Ein alter Bekannter und seine Spielchen

Der UEFA-Hochstapler Robin Boksic steht wieder vor Gericht – nur diesmal geht es nicht um Fußball. Er soll Geschäftspartner abgezockt haben. Jetzt hat er den Prozess vorläufig platzen lassen.

Ein Richter, neun Zeugen, kein Angeklagter: Eigentlich sollte sich Robin Boksic in dieser Woche vor dem Amtsgericht München wegen Betrugs verantworten, doch sein Platz im schmucklosen Gerichtssaal des Justizbaus blieb leer. Der Angeklagte hatte sich krankschreiben lassen – wieder einmal. Und entkommt so vorerst einer Verurteilung, die ihn wahrscheinlich ins Gefängnis gebracht hätte.

Wie der stern enthüllte, hatte Boksic als Mitarbeiter der Disziplinarabteilung der UEFA behauptet, der FC Bayern habe ein Champions-League-Spiel an die Russenmafia verkauft. Eine Lüge, wie sich herausstellte. Peter Limacher, damaliger Chefermittler des Fußball-Verbands, war auf den Hochstapler reingefallen und am Ende für UEFA-Generalsekretär Gianni Infantino nicht mehr zu halten. Limacher musste sich einen anderen Job suchen.

Boksic wiederum hat seine Karriere als gewerbsmäßiger Betrüger schon vor dem UEFA-Skandal erfolgreich gestartet, davon geht zumindest die Staatsanwaltschaft München aus. Drei Geschäftspartner werfen dem Kroaten vor, ihnen mit vermeintlichen Immobilien-Deals fast eine Viertelmillion Euro abgeknöpft zu haben. Er heuchelte ihnen laut Anklage ein lukratives Geschäft mit Grundstücken in Kroatien vor: Durch seine exzellenten Kontakte in Regierungskreise käme er spottbillig an Grundstücke, die der Staat loswerden wolle. Das erworbene Land könne man dann gewinnbringend an Investoren weiterverkaufen. Seine Partner zahlten ihm zehntausende Euro für den Kauf mehrerer Grundstücke und einer verfallenen Hotelanlage. Boksic erwarb die Grundstücke nie.

Seine ehemaligen Geschäftspartner beschreiben Boksic als einen Mann, der auf alles eine Antwort weiß. Rusmin Causevic hat nach eigenen Angaben 180.000 Euro an den mutmaßlichen Betrüger verloren. Er lernte Boksic über seinen Versicherungsmakler kennen, der ihm von dessen Geschäftsabsichten erzählte. „Man konnte Boksic nachts anrufen und ihn nach einem Deal fragen, von dem er vor Wochen erzählt hatte: Er wusste noch alle Details“, sagt der Unternehmer. Boksic fuhr mit ihm sogar nach Kroatien und zeigte ihm die Grundstücke, die er angeblich kaufen wollte.
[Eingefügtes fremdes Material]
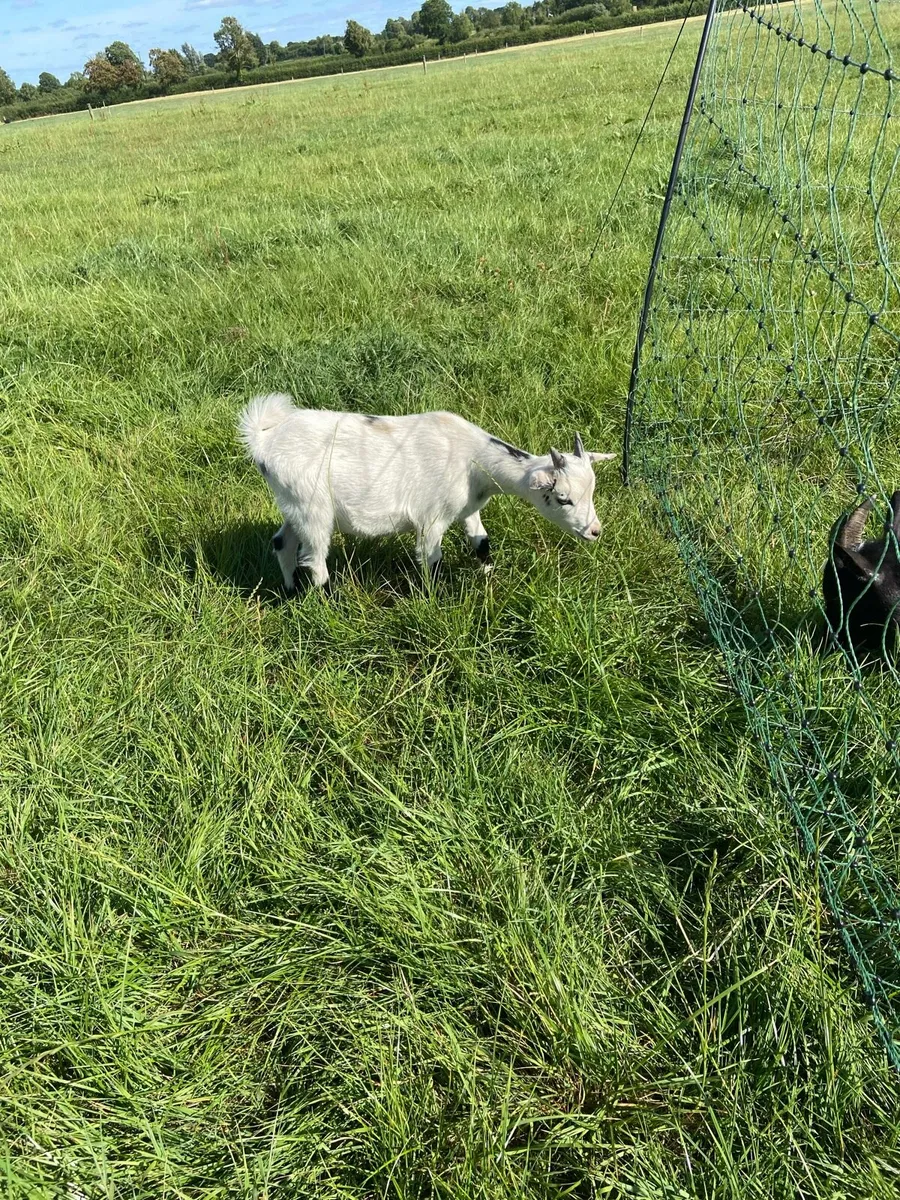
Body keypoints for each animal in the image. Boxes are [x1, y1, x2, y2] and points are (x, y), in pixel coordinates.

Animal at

Der Münchner, verheiratet und Vater einer Tochter, erschlich sich das Vertrauen seiner Partner außerdem mit teuren Geschenken. Mit Rusmin Causevic flog er in die USA, um gemeinsam amerikanische Verwandte zu besuchen. Boksic bezahlte die Business-Class-Flüge, mutmaßlich vom Geld aus den Grundstücksgeschäften.

Dass Boksic sich zu Prozessbeginn hat krankschreiben lassen, ist bei ihm keine neue Masche: Im Rechtsstreit mit dem stern wegen unserer Enthüllungen über den UEFA-Skandal versuchte er es auch mit einer Reihe von Verzögerungstaktiken, genauso wie im Strafverfahren in Sachen FC Bayern, in dem er plötzlich krank geworden war. Diesmal hatte Boksic sein ärztliches Attest erst zwei Stunden vor Verhandlungsbeginn eingereicht. Weil ohne den Angeklagten nur in Ausnahmefällen verhandelt wird, schickte Richter Thomas Müller Zeugen und Nebenkläger wieder nach Hause. Müller zeigte sich ungehalten über Boksics Manöver: „Das ist unsäglich und unseriös.“ Ein neuer Prozesstermin ist noch nicht festgesetzt. Ewig kann Boksic sein mutmaßliches Spielchen wohl nicht weitertreiben. Notfalls wird er per Haftbefehl vor Gericht vorgeführt.

Für den Hochstapler geht es in dem Prozess um alles: Er ist wegen unerlaubter Einfuhr einer Kriegswaffe vorbestraft, eine weitere Vorstrafe wegen Verleumdung im Fall FC Bayern ist noch nicht rechtskräftig. Wird er jetzt noch wegen Betrugs verurteilt, droht ihm Knast.